Page images and extracted text:
★ ★ ★ ★
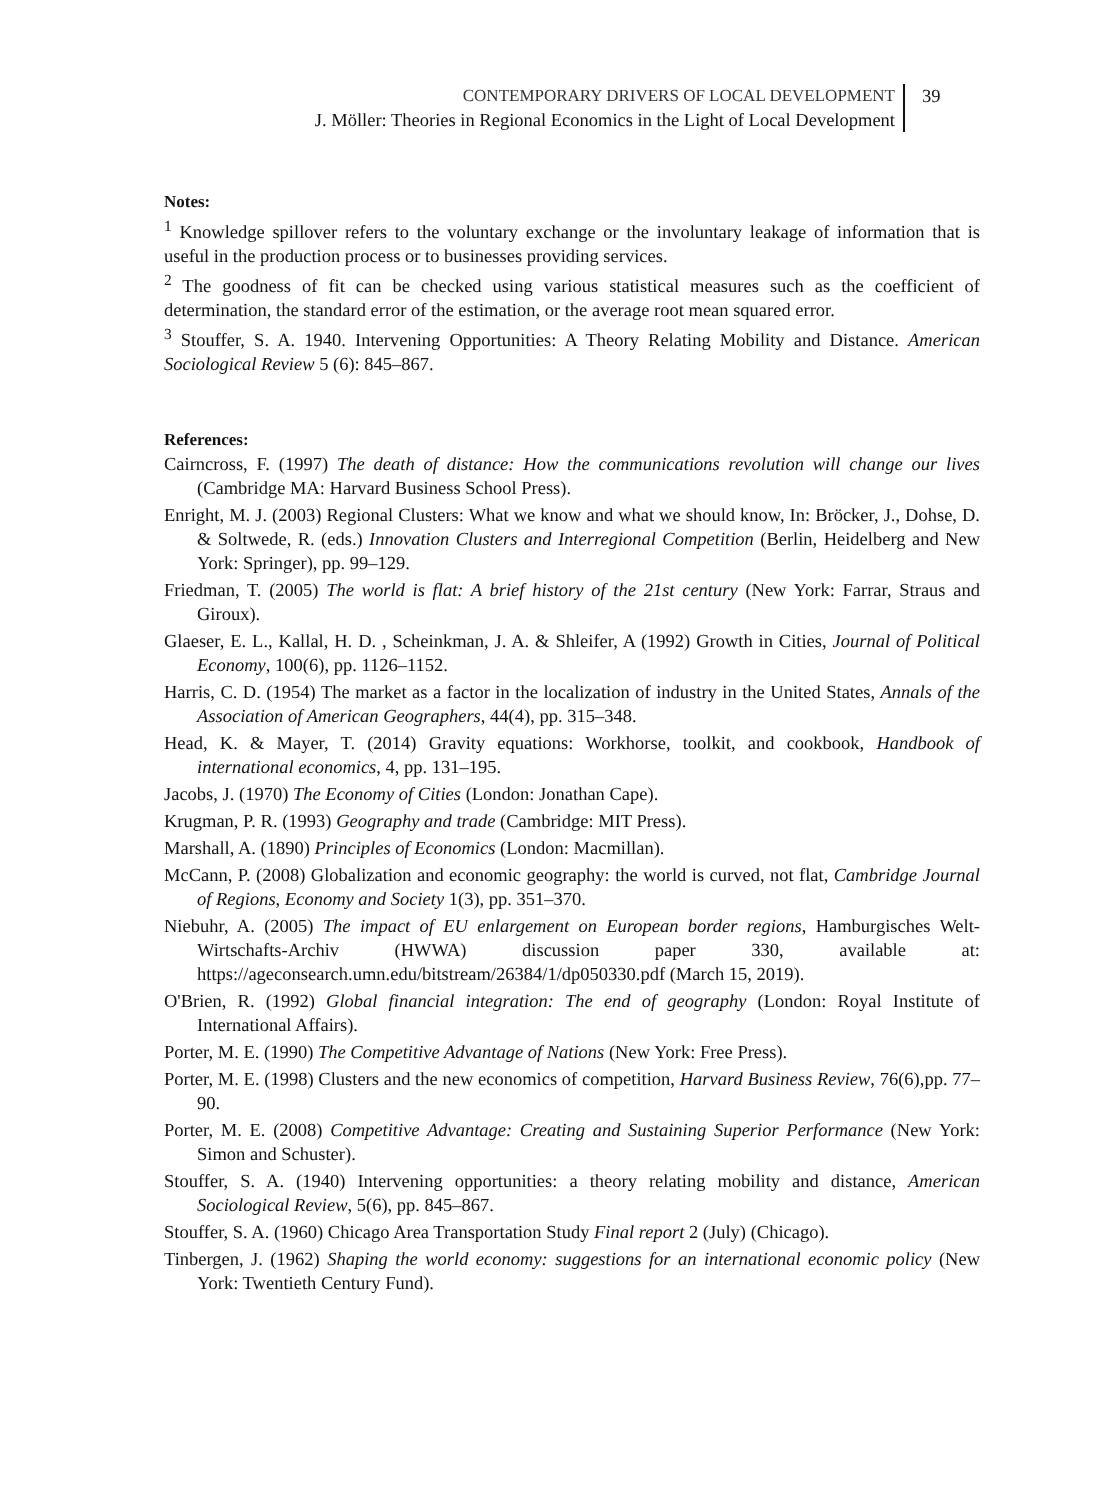CONTEMPORARY DRIVERS OF LOCAL DEVELOPMENT
J. Möller: Theories in Regional Economics in the Light of Local Development
39
Notes:
<sup>1</sup> Knowledge spillover refers to the voluntary exchange or the involuntary leakage of information that is useful in the production process or to businesses providing services.
<sup>2</sup> The goodness of fit can be checked using various statistical measures such as the coefficient of determination, the standard error of the estimation, or the average root mean squared error.
<sup>3</sup> Stouffer, S. A. 1940. Intervening Opportunities: A Theory Relating Mobility and Distance. American Sociological Review 5 (6): 845–867.
References:
Cairncross, F. (1997) The death of distance: How the communications revolution will change our lives (Cambridge MA: Harvard Business School Press).
Enright, M. J. (2003) Regional Clusters: What we know and what we should know, In: Bröcker, J., Dohse, D. & Soltwede, R. (eds.) Innovation Clusters and Interregional Competition (Berlin, Heidelberg and New York: Springer), pp. 99–129.
Friedman, T. (2005) The world is flat: A brief history of the 21st century (New York: Farrar, Straus and Giroux).
Glaeser, E. L., Kallal, H. D. , Scheinkman, J. A. & Shleifer, A (1992) Growth in Cities, Journal of Political Economy, 100(6), pp. 1126–1152.
Harris, C. D. (1954) The market as a factor in the localization of industry in the United States, Annals of the Association of American Geographers, 44(4), pp. 315–348.
Head, K. & Mayer, T. (2014) Gravity equations: Workhorse, toolkit, and cookbook, Handbook of international economics, 4, pp. 131–195.
Jacobs, J. (1970) The Economy of Cities (London: Jonathan Cape).
Krugman, P. R. (1993) Geography and trade (Cambridge: MIT Press).
Marshall, A. (1890) Principles of Economics (London: Macmillan).
McCann, P. (2008) Globalization and economic geography: the world is curved, not flat, Cambridge Journal of Regions, Economy and Society 1(3), pp. 351–370.
Niebuhr, A. (2005) The impact of EU enlargement on European border regions, Hamburgisches Welt-Wirtschafts-Archiv (HWWA) discussion paper 330, available at: https://ageconsearch.umn.edu/bitstream/26384/1/dp050330.pdf (March 15, 2019).
O'Brien, R. (1992) Global financial integration: The end of geography (London: Royal Institute of International Affairs).
Porter, M. E. (1990) The Competitive Advantage of Nations (New York: Free Press).
Porter, M. E. (1998) Clusters and the new economics of competition, Harvard Business Review, 76(6),pp. 77–90.
Porter, M. E. (2008) Competitive Advantage: Creating and Sustaining Superior Performance (New York: Simon and Schuster).
Stouffer, S. A. (1940) Intervening opportunities: a theory relating mobility and distance, American Sociological Review, 5(6), pp. 845–867.
Stouffer, S. A. (1960) Chicago Area Transportation Study Final report 2 (July) (Chicago).
Tinbergen, J. (1962) Shaping the world economy: suggestions for an international economic policy (New York: Twentieth Century Fund).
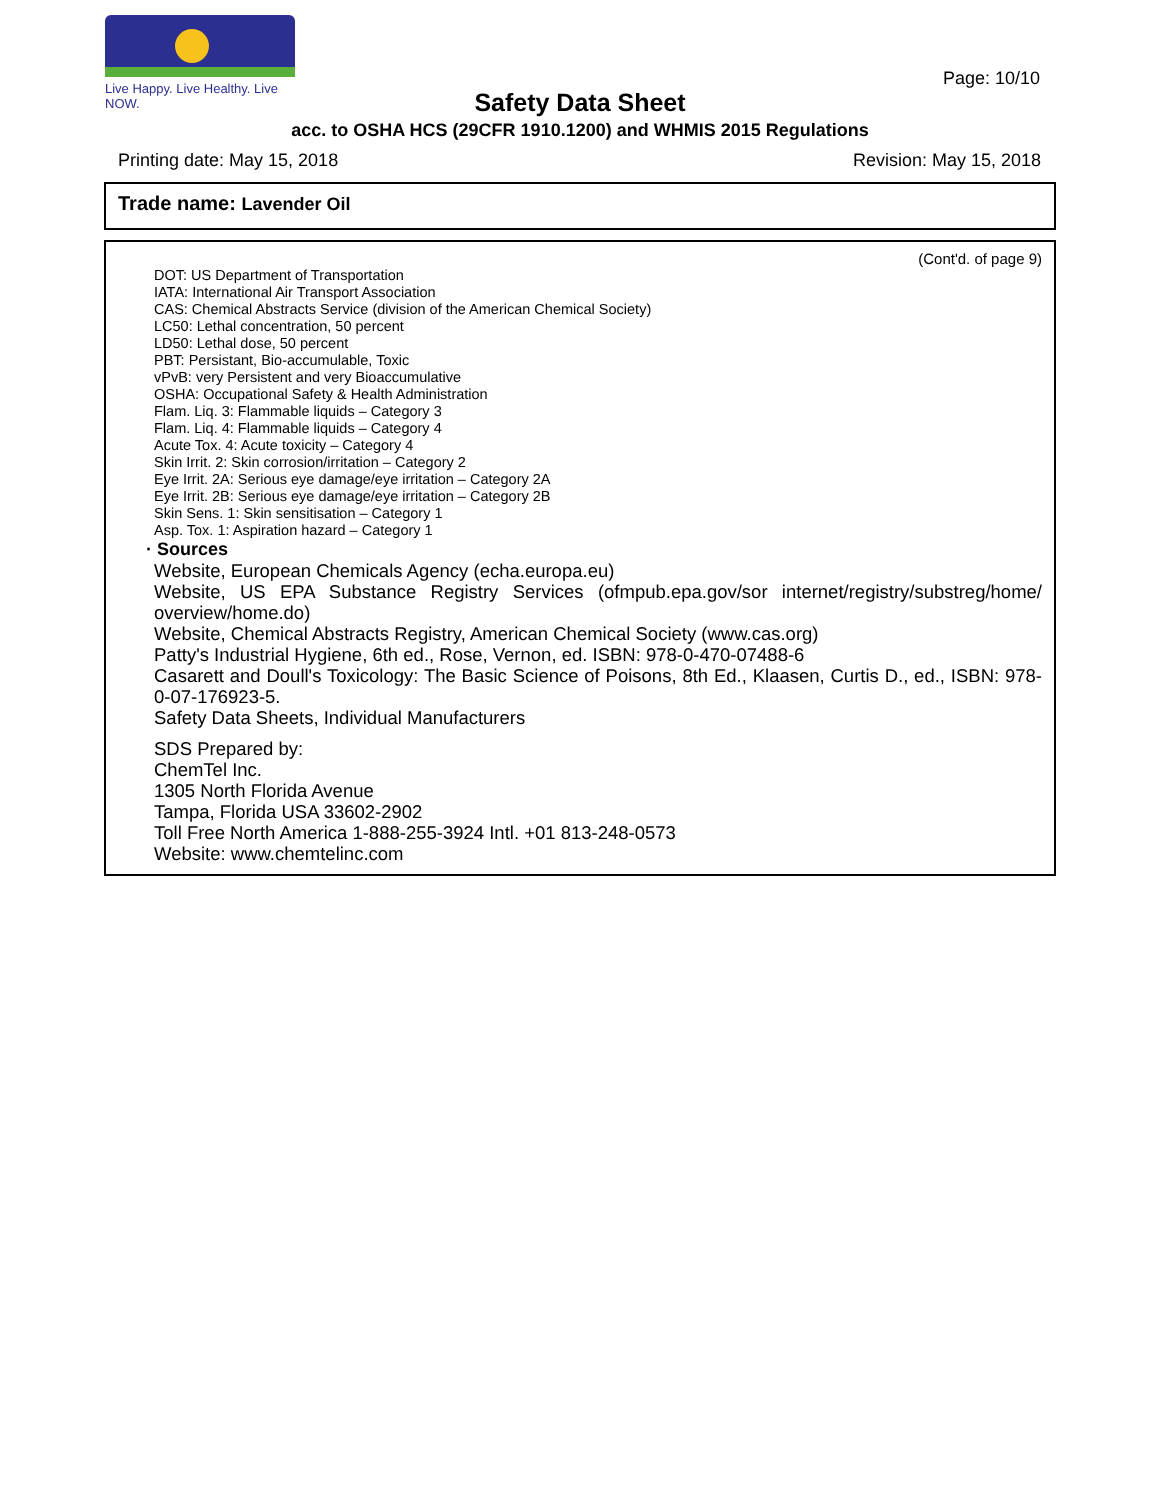Live Happy. Live Healthy. Live NOW.
Page: 10/10
Safety Data Sheet
acc. to OSHA HCS (29CFR 1910.1200) and WHMIS 2015 Regulations
Printing date: May 15, 2018 Revision: May 15, 2018
Trade name: Lavender Oil
(Cont'd. of page 9)
DOT: US Department of Transportation
IATA: International Air Transport Association
CAS: Chemical Abstracts Service (division of the American Chemical Society)
LC50: Lethal concentration, 50 percent
LD50: Lethal dose, 50 percent
PBT: Persistant, Bio-accumulable, Toxic
vPvB: very Persistent and very Bioaccumulative
OSHA: Occupational Safety & Health Administration
Flam. Liq. 3: Flammable liquids – Category 3
Flam. Liq. 4: Flammable liquids – Category 4
Acute Tox. 4: Acute toxicity – Category 4
Skin Irrit. 2: Skin corrosion/irritation – Category 2
Eye Irrit. 2A: Serious eye damage/eye irritation – Category 2A
Eye Irrit. 2B: Serious eye damage/eye irritation – Category 2B
Skin Sens. 1: Skin sensitisation – Category 1
Asp. Tox. 1: Aspiration hazard – Category 1
· Sources
Website, European Chemicals Agency (echa.europa.eu)
Website, US EPA Substance Registry Services (ofmpub.epa.gov/sor internet/registry/substreg/home/ overview/home.do)
Website, Chemical Abstracts Registry, American Chemical Society (www.cas.org)
Patty's Industrial Hygiene, 6th ed., Rose, Vernon, ed. ISBN: 978-0-470-07488-6
Casarett and Doull's Toxicology: The Basic Science of Poisons, 8th Ed., Klaasen, Curtis D., ed., ISBN: 978-0-07-176923-5.
Safety Data Sheets, Individual Manufacturers
SDS Prepared by:
ChemTel Inc.
1305 North Florida Avenue
Tampa, Florida USA 33602-2902
Toll Free North America 1-888-255-3924 Intl. +01 813-248-0573
Website: www.chemtelinc.com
★ ★ ★ ★
■ TASK ITEM ■
Excluding the pictures, restate the records above word for word.

■ ANSWER ■
CONTEMPORARY DRIVERS OF LOCAL DEVELOPMENT
J. Möller: Theories in Regional Economics in the Light of Local Development
39
Notes:
<sup>1</sup> Knowledge spillover refers to the voluntary exchange or the involuntary leakage of information that is useful in the production process or to businesses providing services.
<sup>2</sup> The goodness of fit can be checked using various statistical measures such as the coefficient of determination, the standard error of the estimation, or the average root mean squared error.
<sup>3</sup> Stouffer, S. A. 1940. Intervening Opportunities: A Theory Relating Mobility and Distance. American Sociological Review 5 (6): 845–867.
References:
Cairncross, F. (1997) The death of distance: How the communications revolution will change our lives (Cambridge MA: Harvard Business School Press).
Enright, M. J. (2003) Regional Clusters: What we know and what we should know, In: Bröcker, J., Dohse, D. & Soltwede, R. (eds.) Innovation Clusters and Interregional Competition (Berlin, Heidelberg and New York: Springer), pp. 99–129.
Friedman, T. (2005) The world is flat: A brief history of the 21st century (New York: Farrar, Straus and Giroux).
Glaeser, E. L., Kallal, H. D. , Scheinkman, J. A. & Shleifer, A (1992) Growth in Cities, Journal of Political Economy, 100(6), pp. 1126–1152.
Harris, C. D. (1954) The market as a factor in the localization of industry in the United States, Annals of the Association of American Geographers, 44(4), pp. 315–348.
Head, K. & Mayer, T. (2014) Gravity equations: Workhorse, toolkit, and cookbook, Handbook of international economics, 4, pp. 131–195.
Jacobs, J. (1970) The Economy of Cities (London: Jonathan Cape).
Krugman, P. R. (1993) Geography and trade (Cambridge: MIT Press).
Marshall, A. (1890) Principles of Economics (London: Macmillan).
McCann, P. (2008) Globalization and economic geography: the world is curved, not flat, Cambridge Journal of Regions, Economy and Society 1(3), pp. 351–370.
Niebuhr, A. (2005) The impact of EU enlargement on European border regions, Hamburgisches Welt-Wirtschafts-Archiv (HWWA) discussion paper 330, available at: https://ageconsearch.umn.edu/bitstream/26384/1/dp050330.pdf (March 15, 2019).
O'Brien, R. (1992) Global financial integration: The end of geography (London: Royal Institute of International Affairs).
Porter, M. E. (1990) The Competitive Advantage of Nations (New York: Free Press).
Porter, M. E. (1998) Clusters and the new economics of competition, Harvard Business Review, 76(6),pp. 77–90.
Porter, M. E. (2008) Competitive Advantage: Creating and Sustaining Superior Performance (New York: Simon and Schuster).
Stouffer, S. A. (1940) Intervening opportunities: a theory relating mobility and distance, American Sociological Review, 5(6), pp. 845–867.
Stouffer, S. A. (1960) Chicago Area Transportation Study Final report 2 (July) (Chicago).
Tinbergen, J. (1962) Shaping the world economy: suggestions for an international economic policy (New York: Twentieth Century Fund).
Live Happy. Live Healthy. Live NOW.
Page: 10/10
Safety Data Sheet
acc. to OSHA HCS (29CFR 1910.1200) and WHMIS 2015 Regulations
Printing date: May 15, 2018 Revision: May 15, 2018
Trade name: Lavender Oil
(Cont'd. of page 9)
DOT: US Department of Transportation
IATA: International Air Transport Association
CAS: Chemical Abstracts Service (division of the American Chemical Society)
LC50: Lethal concentration, 50 percent
LD50: Lethal dose, 50 percent
PBT: Persistant, Bio-accumulable, Toxic
vPvB: very Persistent and very Bioaccumulative
OSHA: Occupational Safety & Health Administration
Flam. Liq. 3: Flammable liquids – Category 3
Flam. Liq. 4: Flammable liquids – Category 4
Acute Tox. 4: Acute toxicity – Category 4
Skin Irrit. 2: Skin corrosion/irritation – Category 2
Eye Irrit. 2A: Serious eye damage/eye irritation – Category 2A
Eye Irrit. 2B: Serious eye damage/eye irritation – Category 2B
Skin Sens. 1: Skin sensitisation – Category 1
Asp. Tox. 1: Aspiration hazard – Category 1
· Sources
Website, European Chemicals Agency (echa.europa.eu)
Website, US EPA Substance Registry Services (ofmpub.epa.gov/sor internet/registry/substreg/home/ overview/home.do)
Website, Chemical Abstracts Registry, American Chemical Society (www.cas.org)
Patty's Industrial Hygiene, 6th ed., Rose, Vernon, ed. ISBN: 978-0-470-07488-6
Casarett and Doull's Toxicology: The Basic Science of Poisons, 8th Ed., Klaasen, Curtis D., ed., ISBN: 978-0-07-176923-5.
Safety Data Sheets, Individual Manufacturers
SDS Prepared by:
ChemTel Inc.
1305 North Florida Avenue
Tampa, Florida USA 33602-2902
Toll Free North America 1-888-255-3924 Intl. +01 813-248-0573
Website: www.chemtelinc.com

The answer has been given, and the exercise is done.